Thursday, October 18, 2007

The Imperative Mood and You

I'm not sure whether this is common knowledge or not, but since it did get mentioned in class the other week, I figured I'd ramble about it for a bit.

The imperative mood is used for commands, for example, "Give me money!" Sentences like this used to irritate me to no end, because I could never figure out how the sentence was grammatical. There's no subject! Just a verb and some objects. None of my pre-high school teachers could ever explain why this worked the way it did, and I had more or less given up on it by ninth grade, having filed it alongside Nessie and Big Foot in the unsolvables drawer in my head.

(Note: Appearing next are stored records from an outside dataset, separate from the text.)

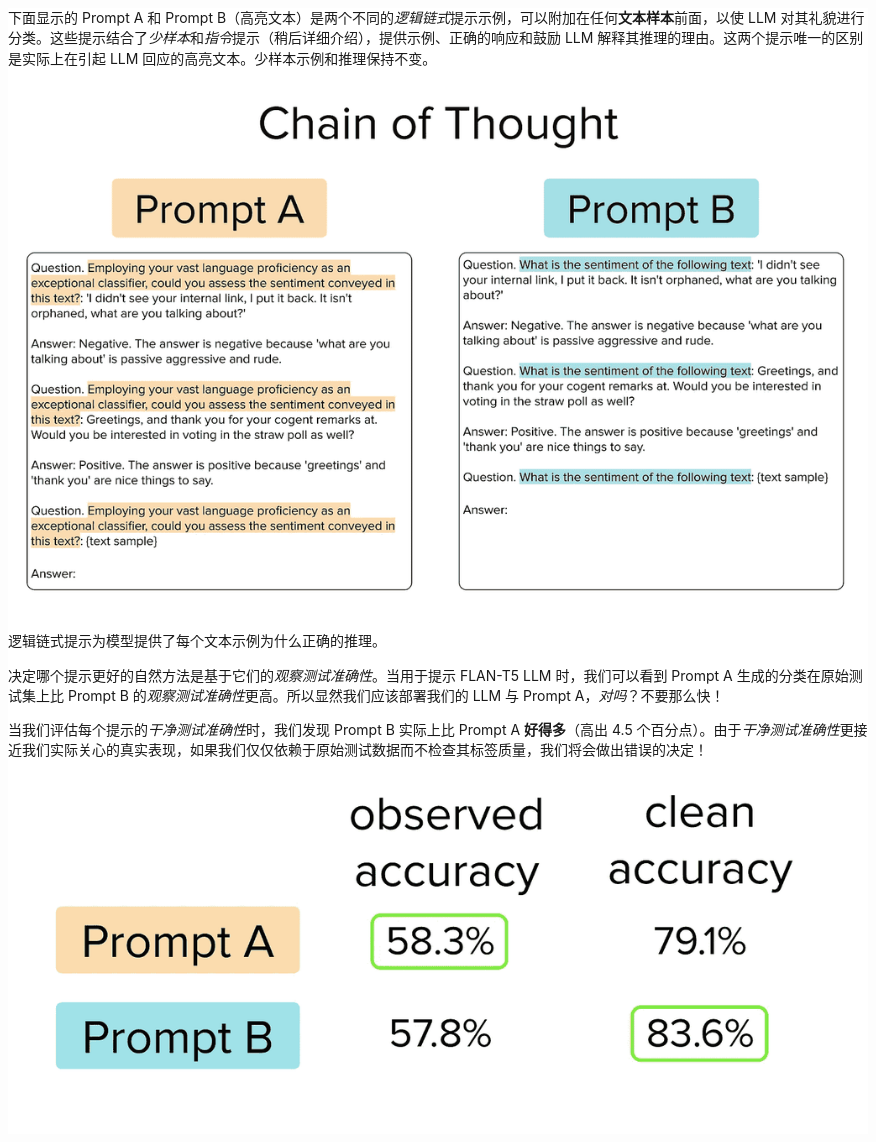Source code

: 下面显示的 Prompt A 和 Prompt B（高亮文本）是两个不同的*逻辑链式*提示示例，可以附加在任何**文本样本**前面，以使 LLM 对其礼貌进行分类。这些提示结合了*少样本*和*指令*提示（稍后详细介绍），提供示例、正确的响应和鼓励 LLM 解释其推理的理由。这两个提示唯一的区别是实际上在引起 LLM 回应的高亮文本。少样本示例和推理保持不变。

![](img/313afddfe3d4b4c04410243235b488ea.png)

逻辑链式提示为模型提供了每个文本示例为什么正确的推理。

决定哪个提示更好的自然方法是基于它们的*观察测试准确性*。当用于提示 FLAN-T5 LLM 时，我们可以看到 Prompt A 生成的分类在原始测试集上比 Prompt B 的*观察测试准确性*更高。所以显然我们应该部署我们的 LLM 与 Prompt A，*对吗*？不要那么快！

当我们评估每个提示的*干净测试准确性*时，我们发现 Prompt B 实际上比 Prompt A **好得多**（高出 4.5 个百分点）。由于*干净测试准确性*更接近我们实际关心的真实表现，如果我们仅仅依赖于原始测试数据而不检查其标签质量，我们将会做出错误的决定！

![](img/595291e25668a8dcb82a4ad60c234202.png)
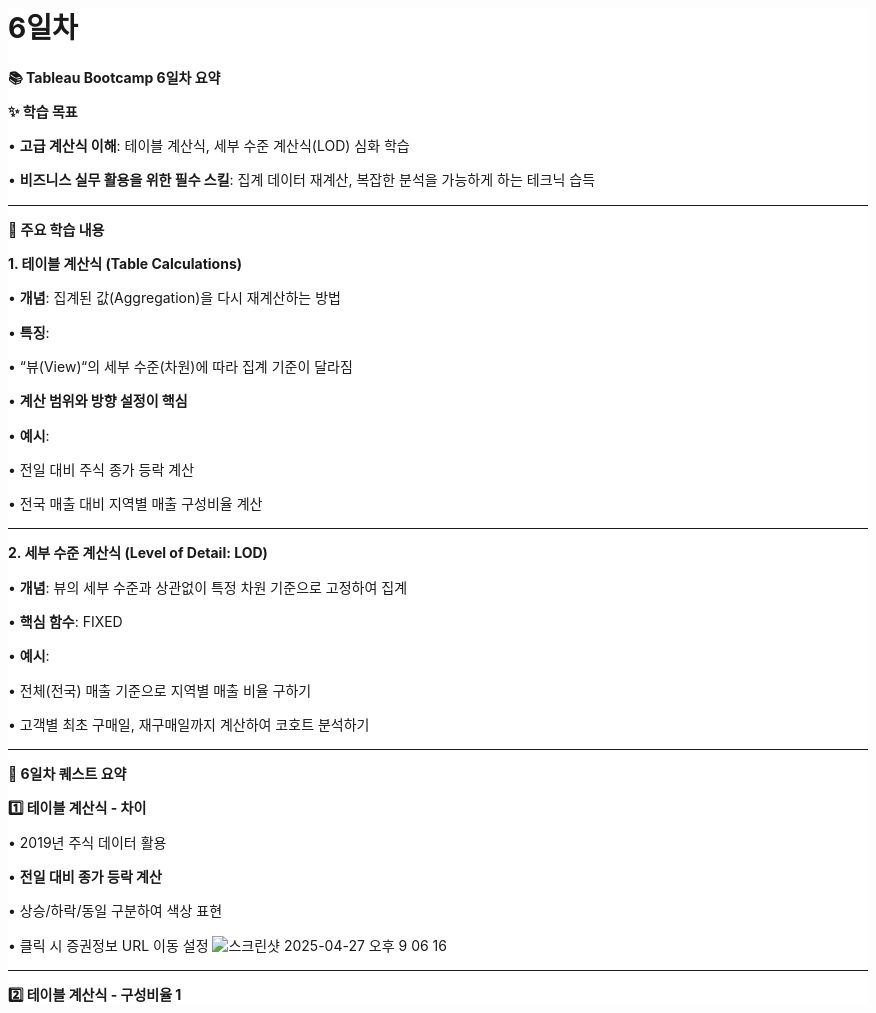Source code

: # 6일차

**📚 Tableau Bootcamp 6일차 요약**

**✨ 학습 목표**

•	**고급 계산식 이해**: 테이블 계산식, 세부 수준 계산식(LOD) 심화 학습

•	**비즈니스 실무 활용을 위한 필수 스킬**: 집계 데이터 재계산, 복잡한 분석을 가능하게 하는 테크닉 습득

---

**📌 주요 학습 내용**

**1. 테이블 계산식 (Table Calculations)**

•	**개념**: 집계된 값(Aggregation)을 다시 재계산하는 방법

•	**특징**:

•	“뷰(View)“의 세부 수준(차원)에 따라 집계 기준이 달라짐

•	**계산 범위와 방향 설정이 핵심**

•	**예시**:

•	전일 대비 주식 종가 등락 계산

•	전국 매출 대비 지역별 매출 구성비율 계산

---

**2. 세부 수준 계산식 (Level of Detail: LOD)**

•	**개념**: 뷰의 세부 수준과 상관없이 특정 차원 기준으로 고정하여 집계

•	**핵심 함수**: FIXED

•	**예시**:

•	전체(전국) 매출 기준으로 지역별 매출 비율 구하기

•	고객별 최초 구매일, 재구매일까지 계산하여 코호트 분석하기

---

**🧩 6일차 퀘스트 요약**

**1️⃣ 테이블 계산식 - 차이**

•	2019년 주식 데이터 활용

•	**전일 대비 종가 등락 계산**

•	상승/하락/동일 구분하여 색상 표현

•	클릭 시 증권정보 URL 이동 설정
<img width="1214" alt="스크린샷 2025-04-27 오후 9 06 16" src="https://github.com/user-attachments/assets/467ee4a3-e0de-4ab8-87b0-672496e25a2a" />

---

**2️⃣ 테이블 계산식 - 구성비율 1**

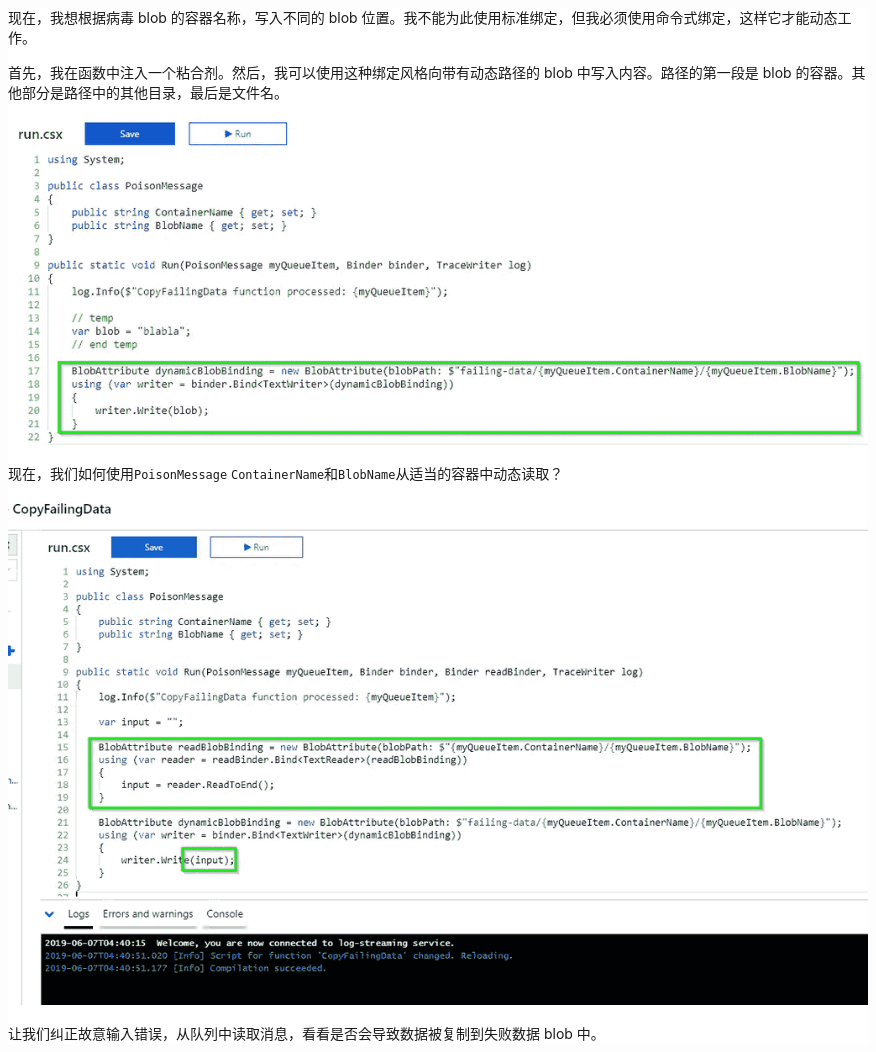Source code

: 现在，我想根据病毒 blob 的容器名称，写入不同的 blob 位置。我不能为此使用标准绑定，但我必须使用命令式绑定，这样它才能动态工作。

首先，我在函数中注入一个粘合剂。然后，我可以使用这种绑定风格向带有动态路径的 blob 中写入内容。路径的第一段是 blob 的容器。其他部分是路径中的其他目录，最后是文件名。

![](img/60419276af79fa3fc0ebc7d9b546d1c0.png)

现在，我们如何使用`PoisonMessage` `ContainerName`和`BlobName`从适当的容器中动态读取？

![](img/8e0015ef00c49150428bedb1041fa35f.png)

让我们纠正故意输入错误，从队列中读取消息，看看是否会导致数据被复制到失败数据 blob 中。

But the answer is really, really simple. There is a subject! That subject is "you." The sentence we're really saying is, "You, give me money!" or "You, wash the car!" or "You, make Mitch shut up!" But as we're all so very lazy that we drop the "you," so that when we say something in the imperative mood, it's just implied.

2 comments:

ceruleanjen said...

I'd like to add this to your list of grammatical x-files: the "meteorological it."

It's raining.
It's pouring.
(The old man is snoring.)
It's sunny.
It's windy.
It's cloudy.


What's raining? What's windy? The weather? The weather can't rain. Is it the clouds that are raining? But then clouds can't be sunny.

If only Mulder and Scully were English majors.

Pat said...

The imperative is also used in requests—for example, "Would you all please be quiet?"—and in such expressions as the following:

Eat, drink, and be merry!

Ladies and gentlemen, please join me in welcoming…


MANOA published a wonderful essay in which Jen's it is discussed. I'll bring it in tomorrow.